#### SUPPLIED TEXT
* * * * * * * * *
×
Community Blog About abnormal cluster loads or status

About abnormal cluster loads or status

Dive into expert troubleshooting tips for managing your Alibaba Cloud Elasticsearch cluster, addressing common issues like unbalanced loads, cluster s...

The CPU utilization and loads of some nodes in an Elasticsearch cluster are normal, whereas other nodes are in the idle state. What do I do?
This issue is caused by unbalanced loads on the cluster. Unbalanced loads may be caused by several reasons, which include inappropriate shard settings, uneven segment sizes, unseparated hot and cold data, and persistent connections that are used for Service Load Balancer (SLB) instances and multi-zone architecture. Resolve the issue based on the actual scenario. For more information, see Unbalanced loads on a cluster.
What do I do if an Elasticsearch cluster is in a state indicated by the color yellow?
● Cause
If the number of replica shards that you specify for an index is greater than the number of nodes minus 1, the cluster enters a state indicated by the color yellow.
Solutions
Run the GET _cat/indices?v command to query the distribution of shards for indexes and identify the index that is in a state indicated by the color yellow. Then, change the number of replica shards for the index to 0. After the cluster recovers to a normal state, change the number of replica shards for the index from 0 to the original setting.
PUT test/_settings
{
"index" : {

"number_of_replicas":"0"

}
}
What do I do if an Elasticsearch cluster is in a state indicated by the color red due to heavy loads?
If an error occurs on the node on which primary shards are distributed, the cluster enters a state indicated by the color red. You can run the GET /_cat/indices?v command to query the distribution of shards for indexes and identify the index that is in a state indicated by the color red. Then, troubleshoot the issue based on the causes and solutions described in the following table.
* * * * * * * * *
#### DATA UNDER STUDY
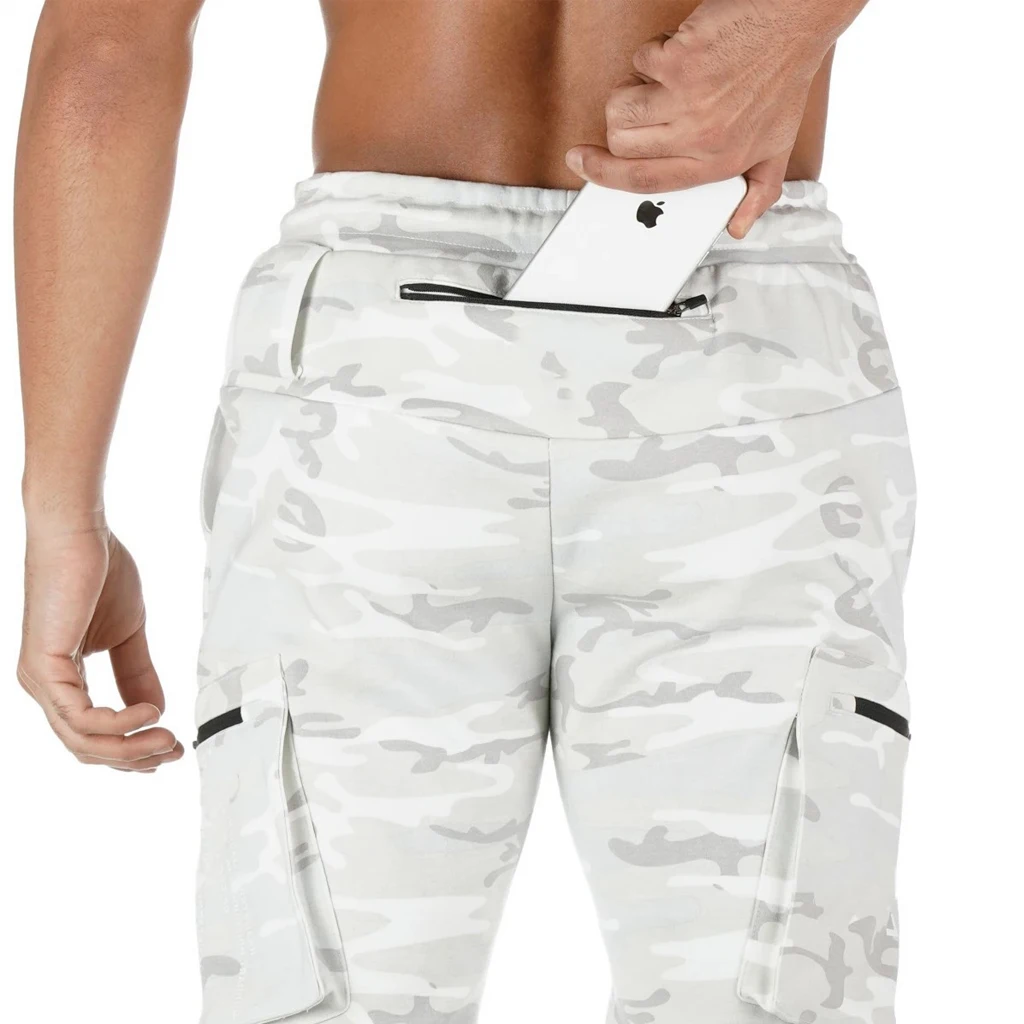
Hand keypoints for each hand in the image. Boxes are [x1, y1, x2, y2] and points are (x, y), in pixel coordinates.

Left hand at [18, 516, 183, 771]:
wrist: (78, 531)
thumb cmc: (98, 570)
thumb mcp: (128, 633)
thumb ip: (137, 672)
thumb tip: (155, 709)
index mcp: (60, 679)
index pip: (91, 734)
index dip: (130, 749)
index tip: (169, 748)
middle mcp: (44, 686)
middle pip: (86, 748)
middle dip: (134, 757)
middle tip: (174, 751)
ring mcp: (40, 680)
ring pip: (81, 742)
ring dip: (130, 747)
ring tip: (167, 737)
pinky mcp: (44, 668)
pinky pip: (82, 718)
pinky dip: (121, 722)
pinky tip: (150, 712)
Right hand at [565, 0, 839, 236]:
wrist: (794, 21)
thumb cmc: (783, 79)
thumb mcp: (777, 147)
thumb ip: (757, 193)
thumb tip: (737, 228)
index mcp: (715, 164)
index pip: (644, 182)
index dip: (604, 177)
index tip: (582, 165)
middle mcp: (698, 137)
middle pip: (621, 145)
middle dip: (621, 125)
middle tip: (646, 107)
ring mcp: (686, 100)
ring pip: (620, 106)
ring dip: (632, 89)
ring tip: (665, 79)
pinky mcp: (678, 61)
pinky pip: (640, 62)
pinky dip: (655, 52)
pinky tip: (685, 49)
* * * * * * * * *
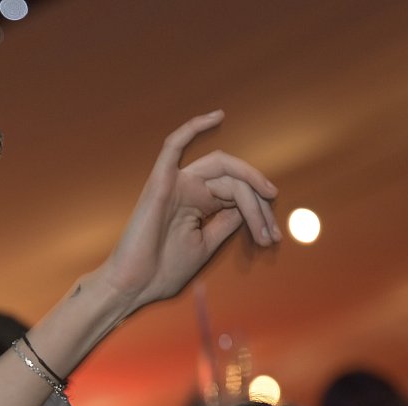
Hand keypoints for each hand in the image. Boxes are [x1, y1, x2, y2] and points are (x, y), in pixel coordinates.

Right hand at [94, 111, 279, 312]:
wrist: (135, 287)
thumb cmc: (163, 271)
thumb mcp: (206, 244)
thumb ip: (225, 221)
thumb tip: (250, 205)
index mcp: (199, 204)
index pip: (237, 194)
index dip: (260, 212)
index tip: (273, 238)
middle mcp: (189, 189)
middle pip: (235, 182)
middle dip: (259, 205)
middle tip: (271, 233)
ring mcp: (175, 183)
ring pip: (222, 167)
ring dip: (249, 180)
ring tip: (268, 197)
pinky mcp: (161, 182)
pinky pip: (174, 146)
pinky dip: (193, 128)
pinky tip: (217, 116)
* * * * * * * * *
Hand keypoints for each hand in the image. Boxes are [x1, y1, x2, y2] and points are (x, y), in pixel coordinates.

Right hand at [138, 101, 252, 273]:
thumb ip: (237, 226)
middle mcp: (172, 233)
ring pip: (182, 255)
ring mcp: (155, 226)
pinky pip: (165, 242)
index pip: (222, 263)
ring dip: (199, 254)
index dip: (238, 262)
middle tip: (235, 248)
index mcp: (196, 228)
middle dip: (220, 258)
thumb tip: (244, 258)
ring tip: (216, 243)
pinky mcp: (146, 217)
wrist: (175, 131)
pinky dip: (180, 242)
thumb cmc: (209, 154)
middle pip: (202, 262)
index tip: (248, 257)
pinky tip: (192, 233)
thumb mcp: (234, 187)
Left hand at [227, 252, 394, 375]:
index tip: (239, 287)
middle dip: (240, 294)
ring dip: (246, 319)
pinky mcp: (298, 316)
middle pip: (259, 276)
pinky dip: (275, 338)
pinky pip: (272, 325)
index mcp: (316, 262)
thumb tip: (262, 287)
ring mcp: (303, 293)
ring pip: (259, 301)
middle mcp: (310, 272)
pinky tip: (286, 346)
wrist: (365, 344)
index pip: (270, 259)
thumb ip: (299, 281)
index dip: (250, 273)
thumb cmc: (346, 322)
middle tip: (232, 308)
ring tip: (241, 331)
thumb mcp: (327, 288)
* * * * * * * * *
#### THINGS TO DO
a: According to the Elasticsearch troubleshooting text, what causes a cluster to enter a state indicated by the color yellow?
b: Go on with the Elasticsearch troubleshooting text from where it stops.

#### RESPONSES
a: The number of replica shards specified for an index is greater than the number of nodes minus 1.

b:
Cause
Solution
The resources of the cluster are insufficient due to unbalanced loads on nodes.
Change the total number of primary and replica shards to an integral multiple of the number of data nodes in the cluster to balance loads on nodes. For more information, see What do I do if shards are not evenly distributed on nodes in an Elasticsearch cluster?
The cluster stores invalid indexes.
Clear invalid indexes on a regular basis, such as monitoring indexes whose names start with .monitoring. For more information about how to configure monitoring indexes, see Configure monitoring indexes.
Shards are not allocated to nodes.
Run the GET /_cluster/allocation/explain?pretty command to query the reason why shards are not allocated to nodes and resolve the issue based on the actual situation. After the issue is resolved, run the POST /_cluster/reroute?retry_failed=true command to reallocate shards to nodes.
The cache occupies a large amount of resources.
Run the POST //_cache/clear?fielddata=true command to clear the cache.
A cluster update operation such as configuration upgrade is being performed on the cluster.
Pause the update operation and select Forced Update on the Upgrade/Downgrade page to forcefully update the cluster. For more information, see Upgrade the configuration of a cluster.
The resources of the cluster are insufficient because the cluster uses low specifications such as 1 vCPU and 2 GiB of memory or 2 vCPUs and 4 GiB of memory.
Upgrade the configuration of the cluster. For more information, see Upgrade the configuration of a cluster.
The disk usage exceeds 85%.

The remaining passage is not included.